The reason it isn't official now is it causes problems with other phones. If that's still the case then it'll stay unofficial.


----------



## recDNA (Oct 25, 2011)

It will be fun to try an ics ROM. I hope developers don't abandon tbolt for nexus and rezound.


----------



## ERIFNOMI (Jun 30, 2011)

There is already a very nice ICS ROM by twistedumbrella. Check it out.


----------



## sk3litor (Oct 3, 2011)

Should probly mention there is no data or camera before he freaks out thinking something went wrong. Just saying

sent from Michael jacksons' doctors' cell mate


----------



## ERIFNOMI (Jun 30, 2011)

sk3litor said:


> Should probly mention there is no data or camera before he freaks out thinking something went wrong. Just saying
> 
> sent from Michael jacksons' doctors' cell mate


Nah, he should just go and read through the thread.


----------



## orkillakilla (Jul 9, 2011)

I don't think the CM9 will be official for the Tbolt for a while, seeing as how CM7 isn't even official for the tbolt yet...


----------



## psycho_maniac (Jun 9, 2011)

sundar2012 said:


> i believe it is going to be apart of their official repos.

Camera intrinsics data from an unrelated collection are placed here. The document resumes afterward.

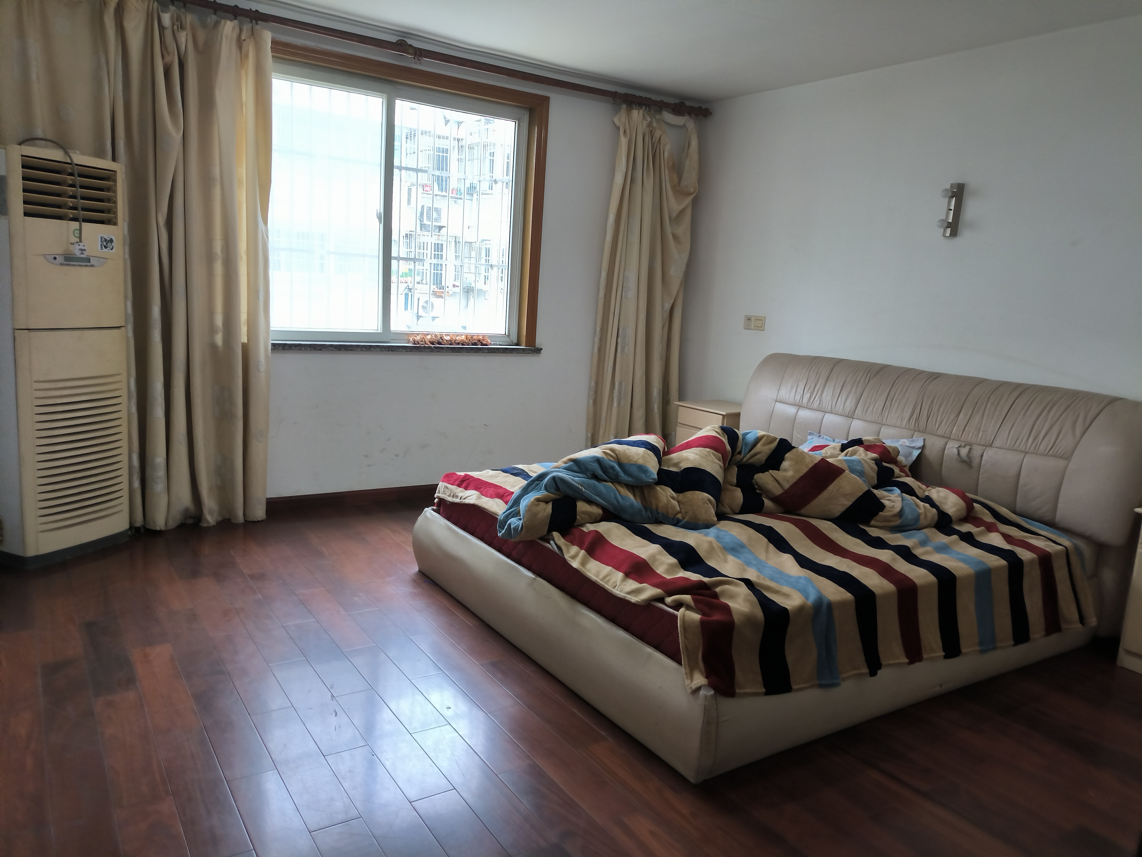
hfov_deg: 73.9
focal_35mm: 23
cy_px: 428
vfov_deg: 58.9
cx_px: 571
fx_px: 759
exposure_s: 1/50
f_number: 1.79
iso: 237
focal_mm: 4.69
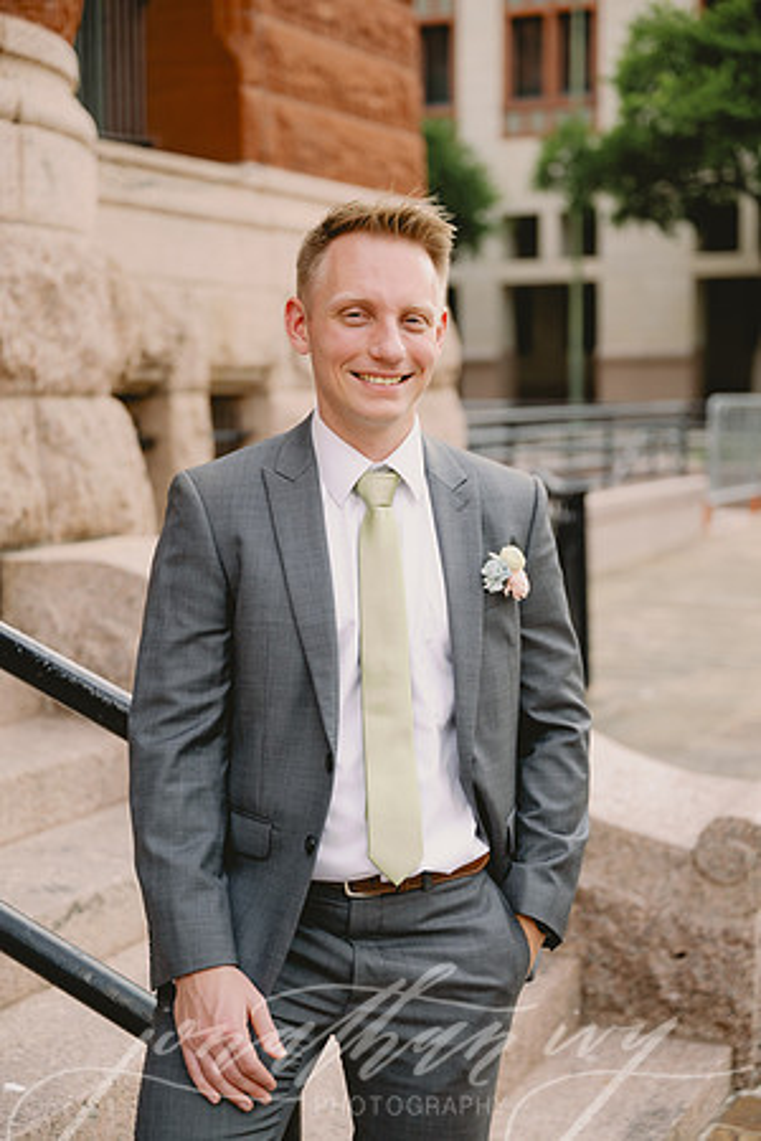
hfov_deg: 22.6
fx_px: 1902
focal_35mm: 60
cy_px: 570
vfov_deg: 33.4
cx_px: 380
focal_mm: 60
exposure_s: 1/1250
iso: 400
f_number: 2.8
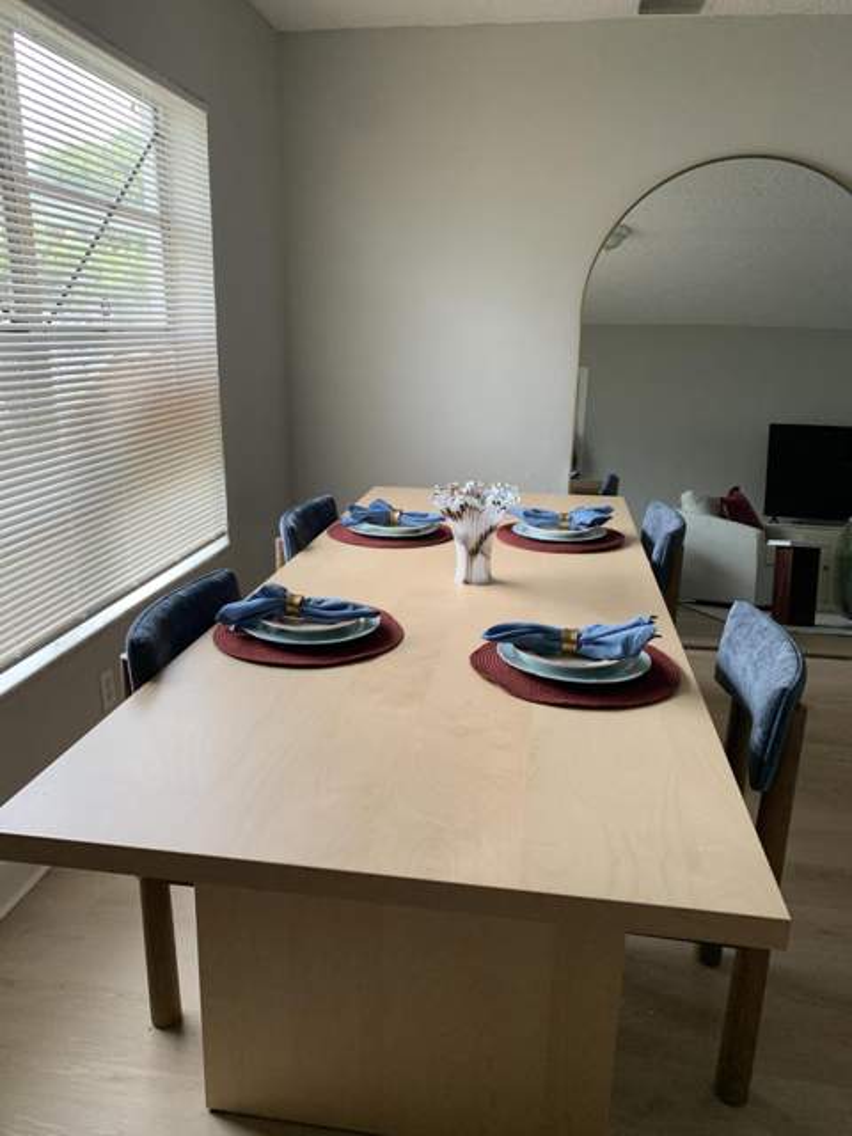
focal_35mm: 26
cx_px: 426
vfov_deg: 67.3
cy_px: 568
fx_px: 853
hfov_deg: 53.1
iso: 64
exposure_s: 1/121
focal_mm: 4.25
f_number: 1.8
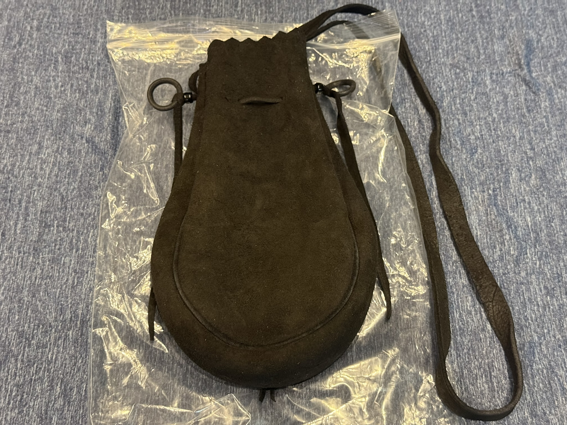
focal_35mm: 48
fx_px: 786
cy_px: 212
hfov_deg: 39.7
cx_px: 284
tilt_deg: -58.0
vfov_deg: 30.3
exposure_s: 1/25
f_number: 1.78
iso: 500
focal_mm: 6.76
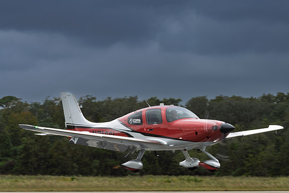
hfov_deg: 13.3
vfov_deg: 8.9
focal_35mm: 155
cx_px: 159
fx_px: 1241
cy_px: 75
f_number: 8
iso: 100
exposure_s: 1/320
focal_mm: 123
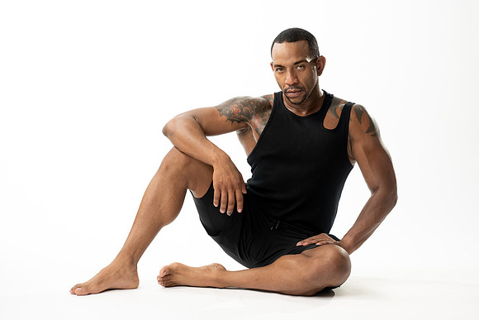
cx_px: 240
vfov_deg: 16.1
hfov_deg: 23.9
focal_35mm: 85
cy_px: 160
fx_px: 1131
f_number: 3.2
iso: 800
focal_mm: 85
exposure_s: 1/80
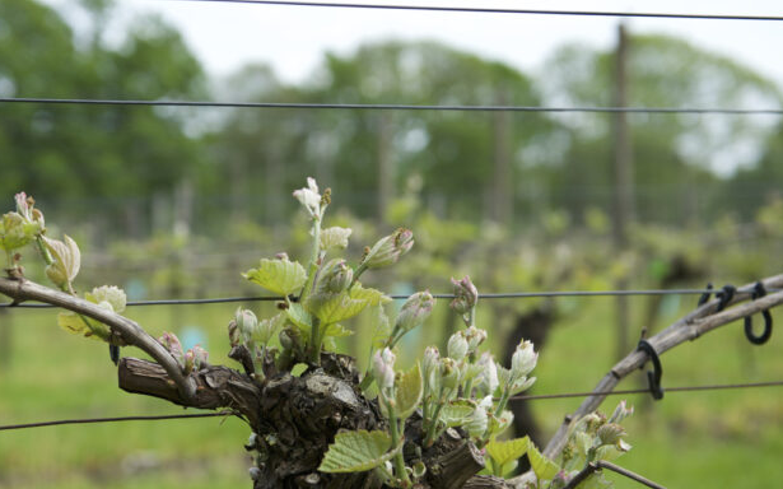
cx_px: 311
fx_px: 1493
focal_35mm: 70
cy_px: 274
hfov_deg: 29.3
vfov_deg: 18.6
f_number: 4
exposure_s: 1/800
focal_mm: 55
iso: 200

lol i hightly doubt it. its been 8 months now and its not even official for cm7.. and with ics there is no source for the radio.


----------



## Turdbogls (Jun 7, 2011)

From my understanding the reason CM7 is not official is because gingerbread did not have LTE built into source.

ICS on the other hand does have LTE in the source so it will be an officially supported device

Sent from my ADR6400L using Tapatalk


----------



## sundar2012 (Jul 12, 2011)

Is TBolt cm coming?


----------



## gammaxgoblin (Jun 12, 2011)

sundar2012 said:


> Is TBolt cm coming?


It is arriving in 26 days, 14 hours, 9 minutes and 52 seconds from......now.....no.....now!

Sent from my ADR6400L using Tapatalk 2


----------



## padraic (Jul 21, 2011)

winter is coming

Sent from my ADR6400L using Tapatalk 2


----------